[Collected data]
-- Opening Marker --

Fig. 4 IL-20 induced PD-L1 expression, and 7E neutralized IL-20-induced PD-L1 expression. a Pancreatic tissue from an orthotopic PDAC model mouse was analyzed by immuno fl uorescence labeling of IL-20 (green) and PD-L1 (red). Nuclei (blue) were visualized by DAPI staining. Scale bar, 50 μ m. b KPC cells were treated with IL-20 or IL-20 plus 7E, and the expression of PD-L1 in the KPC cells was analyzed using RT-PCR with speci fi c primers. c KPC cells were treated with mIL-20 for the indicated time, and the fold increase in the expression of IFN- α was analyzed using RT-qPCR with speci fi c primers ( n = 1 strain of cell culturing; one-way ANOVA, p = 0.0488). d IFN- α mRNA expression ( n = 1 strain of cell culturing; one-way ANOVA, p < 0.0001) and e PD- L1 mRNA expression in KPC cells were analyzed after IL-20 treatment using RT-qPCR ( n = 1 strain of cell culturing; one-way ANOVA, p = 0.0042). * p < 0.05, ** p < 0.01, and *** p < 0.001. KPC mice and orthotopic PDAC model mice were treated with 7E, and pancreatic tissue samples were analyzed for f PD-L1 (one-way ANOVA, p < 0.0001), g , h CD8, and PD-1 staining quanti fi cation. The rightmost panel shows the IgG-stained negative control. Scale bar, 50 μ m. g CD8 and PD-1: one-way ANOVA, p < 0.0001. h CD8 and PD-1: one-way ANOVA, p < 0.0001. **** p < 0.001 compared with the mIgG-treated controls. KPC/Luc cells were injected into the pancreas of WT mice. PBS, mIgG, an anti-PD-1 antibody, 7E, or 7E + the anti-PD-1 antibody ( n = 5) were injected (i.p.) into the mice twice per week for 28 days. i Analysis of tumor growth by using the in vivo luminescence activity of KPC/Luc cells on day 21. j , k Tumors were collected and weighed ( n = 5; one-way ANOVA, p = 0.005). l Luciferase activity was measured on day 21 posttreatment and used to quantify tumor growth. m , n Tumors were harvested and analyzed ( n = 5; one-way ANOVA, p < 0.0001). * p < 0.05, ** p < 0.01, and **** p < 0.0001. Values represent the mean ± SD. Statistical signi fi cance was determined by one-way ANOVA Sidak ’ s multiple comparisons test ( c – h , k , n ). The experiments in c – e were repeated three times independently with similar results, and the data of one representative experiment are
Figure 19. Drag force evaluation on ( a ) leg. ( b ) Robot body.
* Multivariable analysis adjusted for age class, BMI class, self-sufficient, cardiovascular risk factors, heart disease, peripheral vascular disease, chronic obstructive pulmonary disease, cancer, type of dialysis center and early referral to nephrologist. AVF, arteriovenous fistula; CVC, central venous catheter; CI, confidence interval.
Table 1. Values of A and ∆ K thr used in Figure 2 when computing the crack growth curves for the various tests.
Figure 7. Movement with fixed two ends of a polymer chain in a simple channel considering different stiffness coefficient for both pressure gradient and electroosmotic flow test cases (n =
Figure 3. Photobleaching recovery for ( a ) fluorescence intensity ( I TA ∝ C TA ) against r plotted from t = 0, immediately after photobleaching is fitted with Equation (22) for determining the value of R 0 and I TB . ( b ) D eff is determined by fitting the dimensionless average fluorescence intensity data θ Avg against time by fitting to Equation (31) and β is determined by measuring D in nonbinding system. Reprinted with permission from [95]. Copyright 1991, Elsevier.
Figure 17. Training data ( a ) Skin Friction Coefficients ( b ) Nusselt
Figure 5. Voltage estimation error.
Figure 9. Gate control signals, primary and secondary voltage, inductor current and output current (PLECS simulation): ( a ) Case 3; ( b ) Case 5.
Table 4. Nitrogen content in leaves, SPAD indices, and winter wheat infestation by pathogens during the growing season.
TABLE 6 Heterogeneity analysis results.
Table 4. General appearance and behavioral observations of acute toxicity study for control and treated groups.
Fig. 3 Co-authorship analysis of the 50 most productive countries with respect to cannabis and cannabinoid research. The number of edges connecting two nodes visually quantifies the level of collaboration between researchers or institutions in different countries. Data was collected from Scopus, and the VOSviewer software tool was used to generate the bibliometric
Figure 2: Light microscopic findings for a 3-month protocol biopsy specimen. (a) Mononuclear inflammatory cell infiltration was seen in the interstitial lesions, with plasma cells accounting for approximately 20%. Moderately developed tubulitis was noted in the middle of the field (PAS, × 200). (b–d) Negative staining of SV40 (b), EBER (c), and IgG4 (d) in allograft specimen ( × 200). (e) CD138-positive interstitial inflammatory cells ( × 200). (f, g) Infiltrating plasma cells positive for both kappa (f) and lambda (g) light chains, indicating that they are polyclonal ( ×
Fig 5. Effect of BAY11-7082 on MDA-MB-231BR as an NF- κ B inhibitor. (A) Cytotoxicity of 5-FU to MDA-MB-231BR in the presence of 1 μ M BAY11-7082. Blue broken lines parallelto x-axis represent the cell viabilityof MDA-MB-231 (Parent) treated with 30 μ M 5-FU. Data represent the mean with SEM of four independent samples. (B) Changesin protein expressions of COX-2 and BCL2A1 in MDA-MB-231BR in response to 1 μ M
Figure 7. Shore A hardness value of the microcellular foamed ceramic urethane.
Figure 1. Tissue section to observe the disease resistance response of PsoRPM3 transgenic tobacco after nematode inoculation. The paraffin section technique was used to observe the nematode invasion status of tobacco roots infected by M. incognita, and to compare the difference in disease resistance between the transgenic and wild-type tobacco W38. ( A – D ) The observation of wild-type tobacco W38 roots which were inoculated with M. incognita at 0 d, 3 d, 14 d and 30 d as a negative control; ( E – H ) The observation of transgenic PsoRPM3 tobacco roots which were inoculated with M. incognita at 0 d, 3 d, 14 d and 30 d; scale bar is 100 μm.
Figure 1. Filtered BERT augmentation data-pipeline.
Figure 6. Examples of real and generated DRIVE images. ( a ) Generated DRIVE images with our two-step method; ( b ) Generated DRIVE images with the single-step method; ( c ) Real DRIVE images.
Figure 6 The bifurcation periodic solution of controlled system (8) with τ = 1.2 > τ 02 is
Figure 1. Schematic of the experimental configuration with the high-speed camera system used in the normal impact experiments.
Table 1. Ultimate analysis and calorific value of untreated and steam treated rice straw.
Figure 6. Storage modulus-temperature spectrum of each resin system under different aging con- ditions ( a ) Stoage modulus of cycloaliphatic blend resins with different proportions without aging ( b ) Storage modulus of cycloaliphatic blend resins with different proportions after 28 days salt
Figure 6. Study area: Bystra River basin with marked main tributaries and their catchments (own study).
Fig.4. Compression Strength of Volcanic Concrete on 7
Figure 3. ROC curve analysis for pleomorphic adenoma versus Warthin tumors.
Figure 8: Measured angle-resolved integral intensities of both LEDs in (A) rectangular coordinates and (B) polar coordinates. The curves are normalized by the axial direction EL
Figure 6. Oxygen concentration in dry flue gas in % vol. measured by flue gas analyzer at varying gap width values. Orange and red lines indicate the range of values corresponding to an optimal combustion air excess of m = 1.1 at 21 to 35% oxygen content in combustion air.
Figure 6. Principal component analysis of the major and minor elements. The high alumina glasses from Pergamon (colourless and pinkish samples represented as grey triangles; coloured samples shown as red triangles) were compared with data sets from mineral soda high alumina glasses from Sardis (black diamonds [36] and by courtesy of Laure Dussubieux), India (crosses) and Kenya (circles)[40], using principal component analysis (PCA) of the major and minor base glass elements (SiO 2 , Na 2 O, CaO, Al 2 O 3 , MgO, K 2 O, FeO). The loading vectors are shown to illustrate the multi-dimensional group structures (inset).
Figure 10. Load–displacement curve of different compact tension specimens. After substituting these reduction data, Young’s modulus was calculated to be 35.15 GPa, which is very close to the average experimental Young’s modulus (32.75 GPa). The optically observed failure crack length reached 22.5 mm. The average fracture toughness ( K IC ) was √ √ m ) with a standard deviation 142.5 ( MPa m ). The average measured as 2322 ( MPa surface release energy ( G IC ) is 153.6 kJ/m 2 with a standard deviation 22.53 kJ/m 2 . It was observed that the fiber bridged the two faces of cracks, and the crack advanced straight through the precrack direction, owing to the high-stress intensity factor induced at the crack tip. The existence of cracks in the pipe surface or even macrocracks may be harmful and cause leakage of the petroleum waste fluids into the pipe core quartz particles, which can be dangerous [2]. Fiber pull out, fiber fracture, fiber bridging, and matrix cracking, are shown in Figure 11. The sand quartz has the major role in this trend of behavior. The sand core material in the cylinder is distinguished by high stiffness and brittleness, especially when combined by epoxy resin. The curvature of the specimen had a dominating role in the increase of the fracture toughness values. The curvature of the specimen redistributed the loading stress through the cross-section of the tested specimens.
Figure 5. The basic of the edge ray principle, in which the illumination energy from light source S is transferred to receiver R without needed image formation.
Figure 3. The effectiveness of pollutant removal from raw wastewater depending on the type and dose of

-- Closing Marker --

Repeat the entries above verbatim, but only from the line that has "Figure 6. Storage" down to the line that has "Figure 6. Oxygen", inclusive.

- _Exercise result_
Figure 6. Storage modulus-temperature spectrum of each resin system under different aging con- ditions ( a ) Stoage modulus of cycloaliphatic blend resins with different proportions without aging ( b ) Storage modulus of cycloaliphatic blend resins with different proportions after 28 days salt
Figure 6. Study area: Bystra River basin with marked main tributaries and their catchments (own study).
Fig.4. Compression Strength of Volcanic Concrete on 7
Figure 3. ROC curve analysis for pleomorphic adenoma versus Warthin tumors.
Figure 8: Measured angle-resolved integral intensities of both LEDs in (A) rectangular coordinates and (B) polar coordinates. The curves are normalized by the axial direction EL
Figure 6. Oxygen concentration in dry flue gas in % vol. measured by flue gas analyzer at varying gap width values. Orange and red lines indicate the range of values corresponding to an optimal combustion air excess of m = 1.1 at 21 to 35% oxygen content in combustion air.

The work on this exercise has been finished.